Fig. 10 is a graph illustrating evaluation of the therapeutic effect on pruritus when a mouse model of psoriasis is treated with a pharmaceutical composition comprising the pyrazole derivative of example 1.

As shown in fig. 10, the total number of scratches accumulated in the normal group was 20.00, while the average number of scratches in the control group (imiquimod cream-treated group) was 71.00. In the group to which the pharmaceutical composition containing the pyrazole derivative according to the present invention was administered, the average total number of scratches was 1.00, indicating a significant reduction in the number of scratches.

therefore, it can be confirmed from the above results that the pharmaceutical composition comprising the pyrazole derivative according to the present invention is significantly effective in relieving pruritus caused by psoriasis, indicating that the composition of the present invention can be effectively used for treating pruritus or psoriasis caused by psoriasis.

< production example 1> preparation of powder

2g of Compound represented by formula 1

Lactose 1g

The powder is prepared by mixing all the above components (filled in a gas-tight package) according to conventional methods for preparing powders.

< production example 2> preparation of tablet

Tablets are prepared by mixing all the above ingredients using conventional methods for preparing tablets.

< production example 3> preparation of capsules

Capsules were prepared by mixing all the above ingredients (filled in gelatin capsules) according to a conventional method for preparing capsules.

< production example 4> preparation of injection solution

The injection solution is prepared by including all the above components in the indicated amounts according to a conventional method for preparing an injection solution.

< production example 5> preparation of ointment

The ointment is prepared by including all the above components in the indicated amounts according to conventional methods for preparing ointments.

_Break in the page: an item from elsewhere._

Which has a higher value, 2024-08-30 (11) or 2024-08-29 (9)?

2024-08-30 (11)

< preparation example 6> preparation of health functional food

Vitamins and minerals suitable for health functional foods are mixed in a preferred mixing ratio, but the composition ratio thereof may be arbitrarily adjusted. Mixing the above components according to conventional method for preparing functional health food, preparing into granule, and using the granule for preparing functional health food according to conventional method.

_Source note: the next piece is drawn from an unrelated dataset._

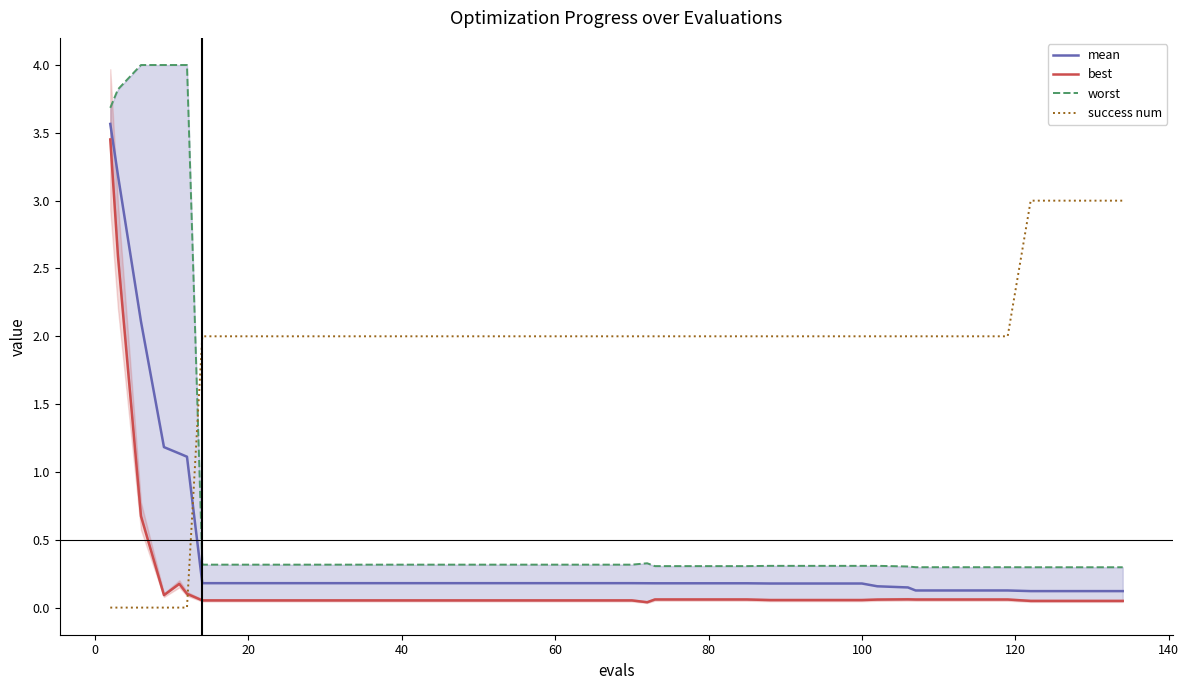

What is the maximum value for success num?

3.0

< preparation example 7> preparation of health drink

Mixing the above components according to conventional method for preparing health beverage. The mixture was heated at 85 ℃ for 1 hour with stirring, and then filtered. The filtrate was filled into a 2-liter sterilized container, sealed and sterilized again, and stored in a refrigerator until it was used to prepare a health drink composition.

The ingredients suitable for the favorite beverage are mixed in a preferred mixing ratio, but the composition ratio may be adjusted according to regional and ethnic preferences (e.g., demand class, demand country, and purpose of use, etc.).

Industrial applicability

The pharmaceutical composition for preventing or treating pruritus according to the present invention can be effectively used as a prophylactic or therapeutic agent for non-histaminic pruritus, a prophylactic or therapeutic agent for histaminic pruritus, a therapeutic agent for dry skin, and a therapeutic agent for psoriasis.